[Dataset entries]
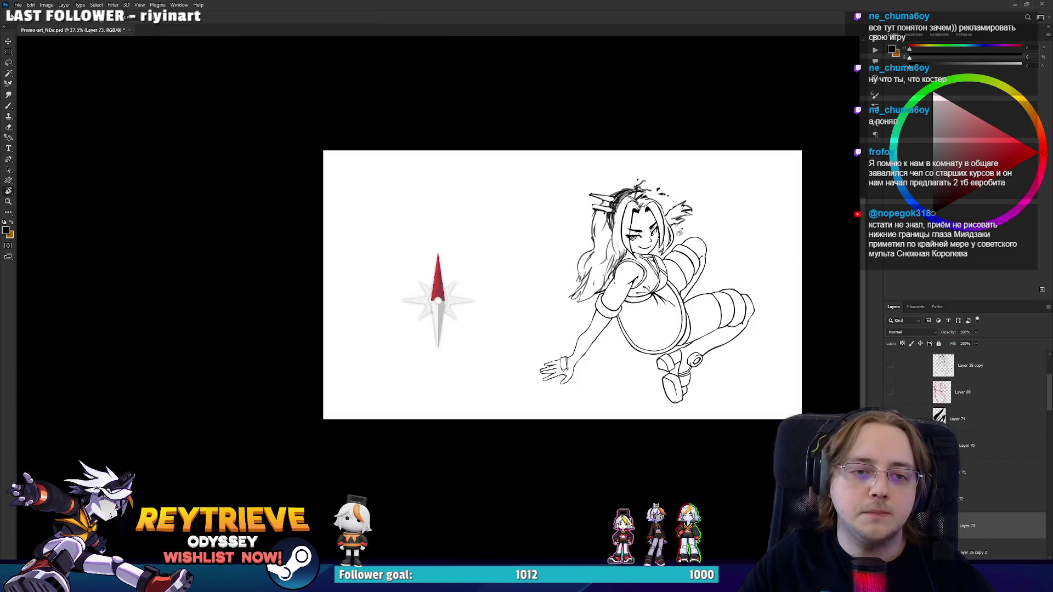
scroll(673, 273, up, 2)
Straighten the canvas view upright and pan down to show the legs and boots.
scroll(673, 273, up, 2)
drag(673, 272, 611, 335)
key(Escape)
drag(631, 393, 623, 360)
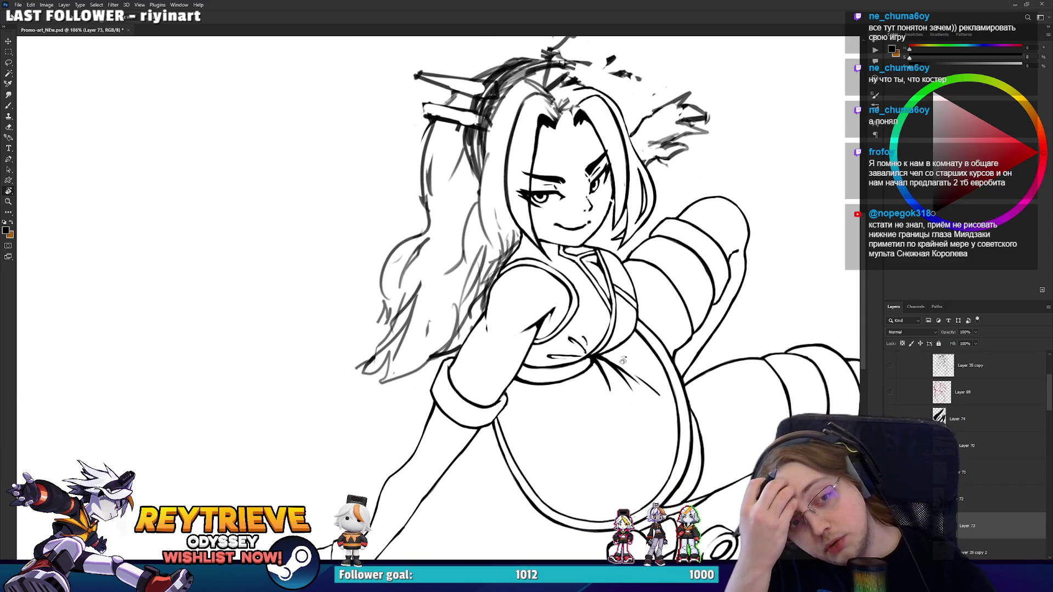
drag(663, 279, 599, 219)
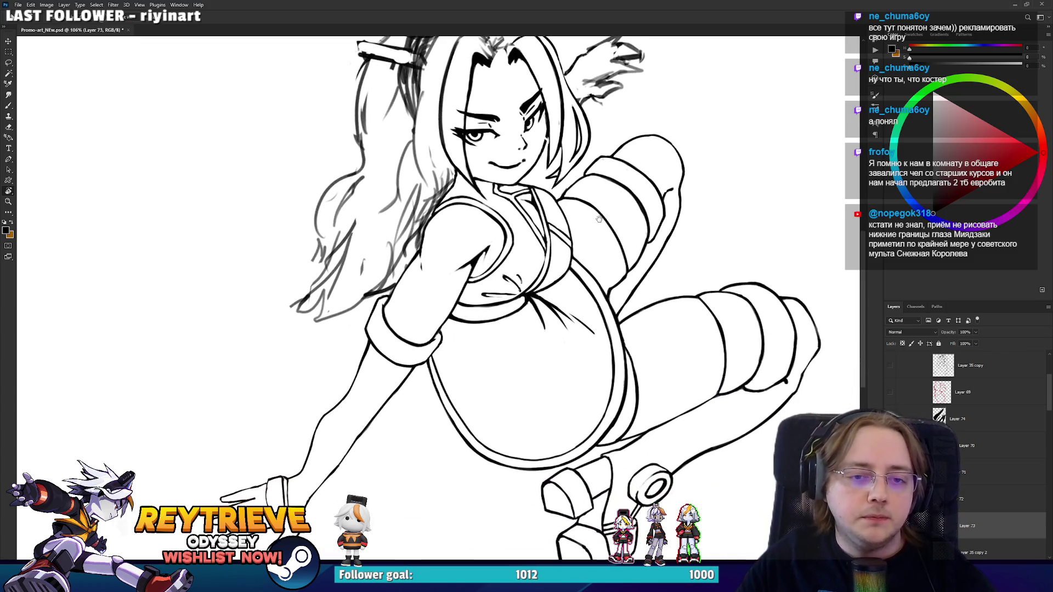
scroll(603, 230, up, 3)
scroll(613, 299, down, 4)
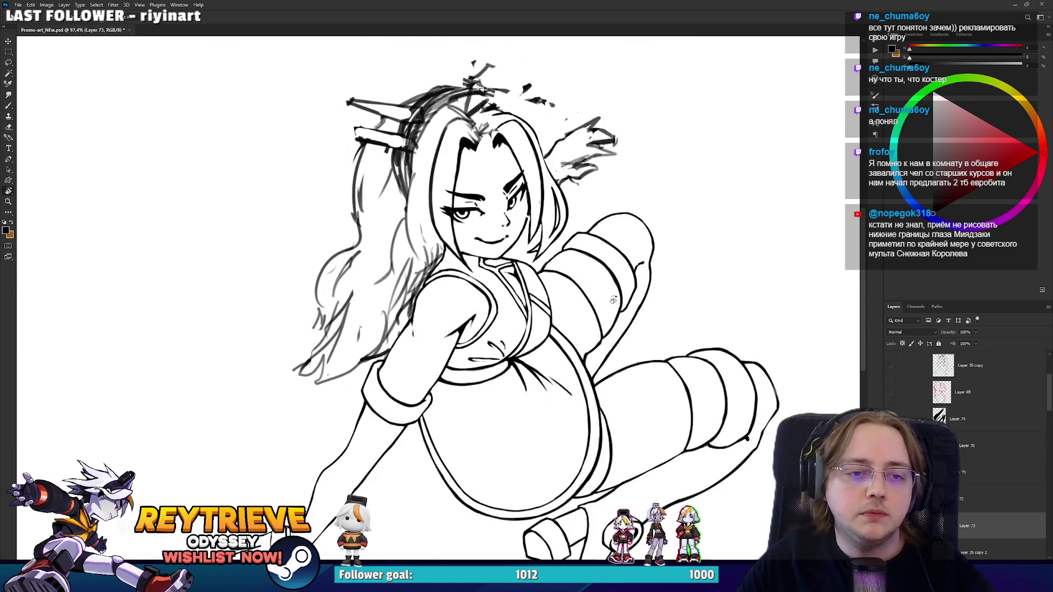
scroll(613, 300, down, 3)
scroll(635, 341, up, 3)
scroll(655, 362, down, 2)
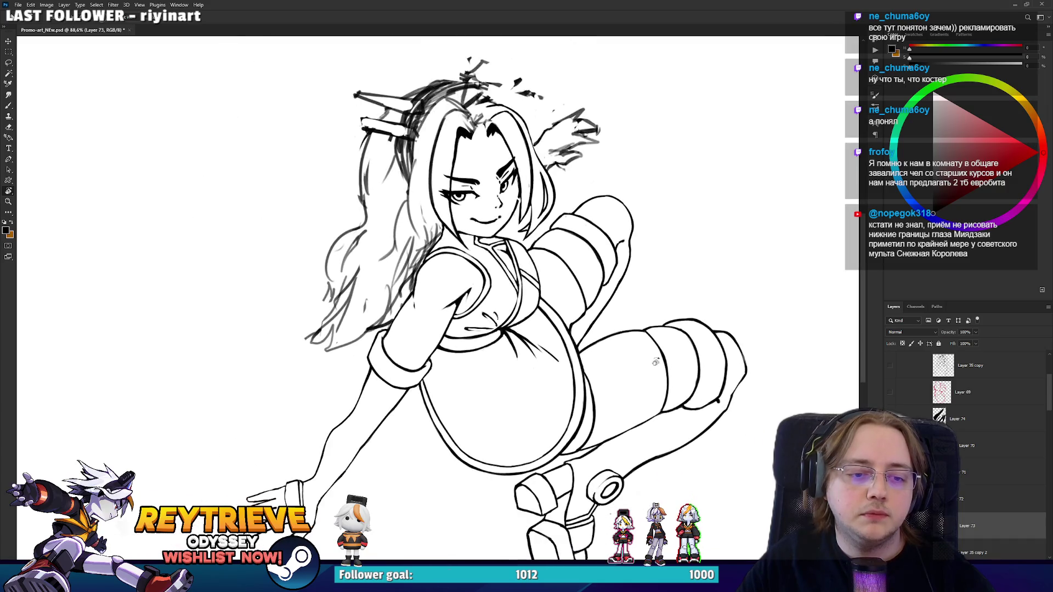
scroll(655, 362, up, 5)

#### WHAT YOU NEED TO DO
Drop every picture and repeat the rest of the entries exactly.

#### RESPONSE TO THIS EXERCISE
scroll(673, 273, up, 2)
Straighten the canvas view upright and pan down to show the legs and boots.
scroll(673, 273, up, 2)
drag(673, 272, 611, 335)
key(Escape)
drag(631, 393, 623, 360)
drag(663, 279, 599, 219)
scroll(603, 230, up, 3)
scroll(613, 299, down, 4)
scroll(613, 300, down, 3)
scroll(635, 341, up, 3)
scroll(655, 362, down, 2)
scroll(655, 362, up, 5)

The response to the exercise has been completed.